Çekirdek/Kabuk Yapısına Sahip Silika Jel İçerisine Piren İçeren Amfifilik Polimerlerin Enkapsülasyonu ve Sensör Uygulamaları

Abstract

In recent years, there has been great interest in the development of fast and reliable chemical sensors to detect trace amounts of hazardous chemicals. These sensors have potential applications in environmental cleanup and homeland security. Polynitro aromatic compounds (NACs) such as picric acid (PA), 2,4,6-trinitrotoluene (TNT) and its degradation product dinitrotoluene (DNT) are widely used as key components in many known explosives. Among the various known detection methods, fluorescence techniques have recently gained special interest. Pyrene and its derivatives are widely used in fluorescence-based sensor systems due to their fluorescent properties and high stability. In this thesis, a new explosive detection sensor system was developed by encapsulating amphiphilic polymers containing pyrene into mesoporous silica gels with a core/shell structure consisting of a hydrophilic core and a hydrophobic outer shell by pore size reduction.

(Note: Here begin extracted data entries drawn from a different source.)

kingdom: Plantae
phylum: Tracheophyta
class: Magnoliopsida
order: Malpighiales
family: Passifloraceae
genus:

The SiO2 core synthesized by the Stöber method was coated with hydrophobic BTME (1,2(bistrimethoxysilyl)ethane), an organosilane derivative, in the presence of pyrene-containing amphiphilic polymers and small organic molecules (resorcinol, etc.) were used as templates to create an interphase gap during coating. The bilayer structure was then etched with ammonia solution to shrink the core, which increases the phase gap between the core and the shell. In this way, the high surface area and fast adsorption properties provided by the interphase and pore size allowed this structure to be used as a sensor for the detection of nitroaromatic compounds. The obtained material with pyrene containing core/shell structure was characterized by TEM, BET, TGA, DLS methods. The photophysical properties of the related compound were determined by UV-VIS and Fluorescence spectroscopy.